Your answer must be an exact retyping of the line containing "et des jeux" and every line after it through the end of the records below, with no pictures and nothing else.
RECORDS SHOWN below:
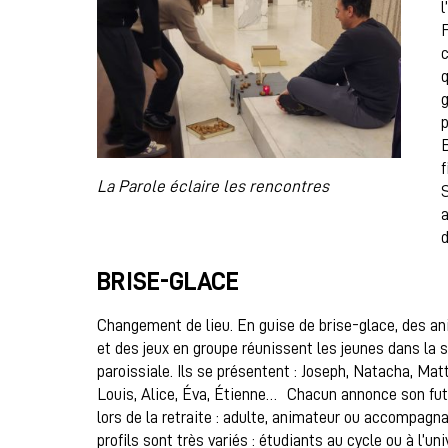
l
F
c
q
g
p
B
f
La Parole éclaire les rencontres
S
a
d
BRISE-GLACE
Changement de lieu. En guise de brise-glace, des a
et des jeux en groupe réunissent les jeunes dans la s
paroissiale. Ils se présentent : Joseph, Natacha, Mat
Louis, Alice, Éva, Étienne… Chacun annonce son fut
lors de la retraite : adulte, animateur ou accompagn
profils sont très variés : étudiants au cycle ou à l’uni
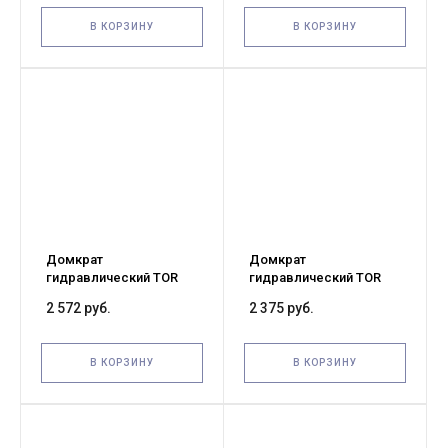
В КОРЗИНУ
В КОРЗИНУ
Домкрат
Домкрат
гидравлический TOR
гидравлический TOR
ДГ-10 г/п 10,0 т (G)
ДГ-8 г/п 8,0 т (G)
2 572 руб.
2 375 руб.
В КОРЗИНУ
В КОРЗИНУ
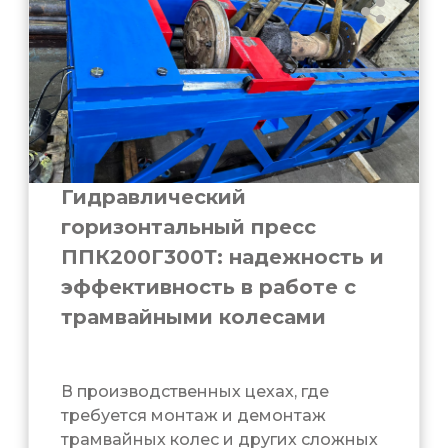
Гидравлический
горизонтальный пресс
ППК200Г300Т: надежность и
эффективность в работе с
трамвайными колесами
В производственных цехах, где
требуется монтаж и демонтаж
трамвайных колес и других сложных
End of RECORDS SHOWN.
ANSWER BOX:
et des jeux en groupe réunissent les jeunes dans la s
paroissiale. Ils se présentent : Joseph, Natacha, Mat
Louis, Alice, Éva, Étienne… Chacun annonce son fut
lors de la retraite : adulte, animateur ou accompagn
profils sont très variés : étudiants au cycle ou à l’uni
В КОРЗИНУ
В КОРЗИНУ
Домкрат
Домкрат
гидравлический TOR
гидравлический TOR
ДГ-10 г/п 10,0 т (G)
ДГ-8 г/п 8,0 т (G)
2 572 руб.
2 375 руб.
В КОРЗИНУ
В КОРЗИНУ
Гидравлический
горизонтальный пресс
ППК200Г300Т: надежность и
эффективность в работе с
трамвайными колесами
В производственных цехах, где
требуется монтаж и демонтаж
трамвайных колес и других сложных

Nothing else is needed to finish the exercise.